In this talk we present a new image segmentation algorithm, Spectral Rounding (SR), and a fast solver. The combination is used for segmenting 2D and 3D images. Applying SR to the Berkeley data base of human segmented images, and medical examples such as tumors in mammograms and 3D retinal scans gives robust quality segmentations. When used with our fast solver SR is nearly nearly time.
The key idea in SR is to view an image as a 2D mattress of springs. Two neighboring pixels are connected by a spring where the spring constant is determined by local similarity in the pixel intensity. Shi and Malik proposed the important idea of using the fundamental modes of vibration of this mattress, the eigenvectors, to segment the image. The straightforward method for partitioning a graph using its eigenvectors, however, does not seem to work well in practice.

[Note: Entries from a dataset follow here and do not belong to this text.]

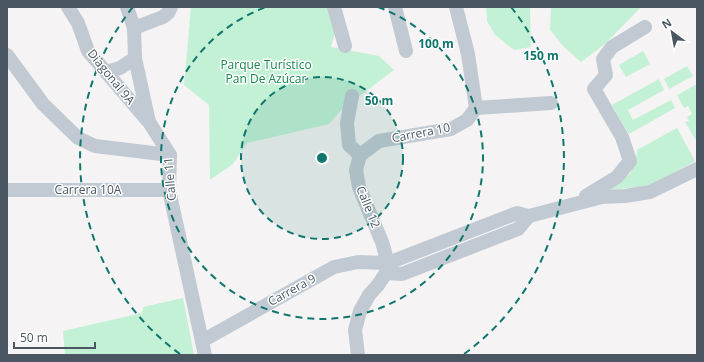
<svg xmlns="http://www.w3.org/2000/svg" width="704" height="362" viewBox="0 0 704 362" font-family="'Open Sans',sans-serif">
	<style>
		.green { fill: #c3f1d5 }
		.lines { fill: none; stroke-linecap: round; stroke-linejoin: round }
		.minor { stroke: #c1cad2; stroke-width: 14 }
		.ring { fill: none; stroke: #0f766e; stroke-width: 2; stroke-dasharray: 7 5 }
		.labels { text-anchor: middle; stroke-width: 3; stroke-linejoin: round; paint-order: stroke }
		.park-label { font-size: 12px; fill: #17864f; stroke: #fff }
		.street-label { font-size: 12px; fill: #4a5661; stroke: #fff }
		.centre { fill: #0f766e; stroke: #fff; stroke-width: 2 }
		.ring-label { font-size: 12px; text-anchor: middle; font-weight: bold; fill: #0f766e; stroke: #fff; stroke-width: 3; stroke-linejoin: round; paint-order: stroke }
	</style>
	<rect width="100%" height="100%" fill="#f5f3f3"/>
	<g class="green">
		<path d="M191 7H327L335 32 331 47 379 56 394 70 342 109 329 124 247 143 233 164 210 180 209 105 184 85Z"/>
		<path d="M486 7H530L531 47 514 50 495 35 487 21Z"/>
		<path d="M551 7H641L605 44 581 62 564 47 550 30Z"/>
		<path d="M643 51 650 64 626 77 619 65Z"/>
		<path d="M687 66 693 76 669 89 664 79Z"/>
		<path d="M659 79 664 90 628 110 633 120 671 100 675 108 629 134 612 105Z"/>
		<path d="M695 85 697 86V138L695 139 685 122 689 121 687 117 692 114 688 106 684 108 677 95Z"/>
		<path d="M677 128 695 161 654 184 639 187 605 190 630 174 636 161 637 150Z"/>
		<path d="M183 298 194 355H65L63 331 142 313 143 307Z"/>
	</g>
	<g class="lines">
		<g class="minor">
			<path d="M68 7 78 23 88 51 147 120"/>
			<path d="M127 7 134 28 135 58 149 122 170 155 169 190 205 355"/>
			<path d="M334 7 345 46"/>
			<path d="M395 7 406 51"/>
			<path d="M456 7 468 54 476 108"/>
			<path d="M134 28 163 17 168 13 171 7"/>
			<path d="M7 55 43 104 78 138 95 146 170 155"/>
			<path d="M106 72 120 68 135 58"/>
			<path d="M352 96 347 123 349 145 360 155"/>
			<path d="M476 108 551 103"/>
			<path d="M360 155 379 141 451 129 467 120 476 108"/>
			<path d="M7 190H169"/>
			<path d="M586 196 617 177 630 161 622 137 594 89 606 75 603 59 612 47 645 27"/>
			<path d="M386 273 402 274 518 229 529 216"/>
			<path d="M202 341 334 267 358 262 388 263 517 213 529 216 602 197 625 196 650 192 697 169"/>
			<path d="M358 355 355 330 360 311 369 295 378 285 386 273 388 263 382 242 359 187 356 170 360 155"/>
		</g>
	</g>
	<circle cx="322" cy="158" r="81" fill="#0f766e" fill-opacity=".12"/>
	<g class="ring">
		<circle cx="322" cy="158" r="81"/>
		<path d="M378 7A161 161 0 1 1 266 7"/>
		<path d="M180 354A242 242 0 0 1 133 7M511 7A242 242 0 0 1 464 354"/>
	</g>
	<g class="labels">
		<g class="park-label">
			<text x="266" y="69">Parque Turístico<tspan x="266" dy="14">Pan De Azúcar</tspan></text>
		</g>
		<g class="street-label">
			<text transform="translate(111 77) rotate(51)" y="4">Diagonal 9A</text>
			<text transform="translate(421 133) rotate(-11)" y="4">Carrera 10</text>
			<text transform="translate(170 179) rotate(-95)" y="4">Calle 11</text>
			<text x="88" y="194">Carrera 10A</text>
			<text transform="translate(368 207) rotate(68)" y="4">Calle 12</text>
			<text transform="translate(292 290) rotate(-29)" y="4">Carrera 9</text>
		</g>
	</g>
	<circle cx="322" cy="158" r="6" class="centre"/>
	<g class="ring-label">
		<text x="436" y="48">100 m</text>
		<text x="541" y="60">150 m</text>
		<text x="379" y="105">50 m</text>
	</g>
	<rect width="704" height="362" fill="none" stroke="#4a5661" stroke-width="16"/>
	<g transform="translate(672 32) rotate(328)" stroke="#ffffff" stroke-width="3" paint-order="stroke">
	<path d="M0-3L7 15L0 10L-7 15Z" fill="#4a5661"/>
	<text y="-6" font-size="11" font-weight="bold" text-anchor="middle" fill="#4a5661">N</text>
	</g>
	<path d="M14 342v6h81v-6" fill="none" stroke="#4a5661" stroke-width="2"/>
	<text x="20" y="342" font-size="12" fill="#4a5661" stroke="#ffffff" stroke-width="3" paint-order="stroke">50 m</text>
</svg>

We propose a relaxation method based on eigenvectors for finding these graph cuts. At each round a few fundamental eigenvectors are computed, from which the spring constants are updated and these eigenvectors are recomputed using the new spring constants. Thus the spring constants are successively readjusted until the mattress disconnects, an image segmentation.
SR compares favorably with hand-segmented images from the Berkeley database and the normalized cut metric. We also show convergence in general and termination for several important cases.
The second issue addressed is fast algorithms for finding the associated eigenvectors and solving related linear systems. This is a critical issue because modern 3D medical images may contain a billion nodes (voxels). A related and important first step to finding eigenvector and of interest on its own is solving 2D and 3D Laplacians. For instance, Siemens uses Laplacians for their new assisted image segmentation algorithm. We present the first linear-time algorithm for 2D and more general planar Laplacians.
This represents joint work with Yiannis Koutis and David Tolliver.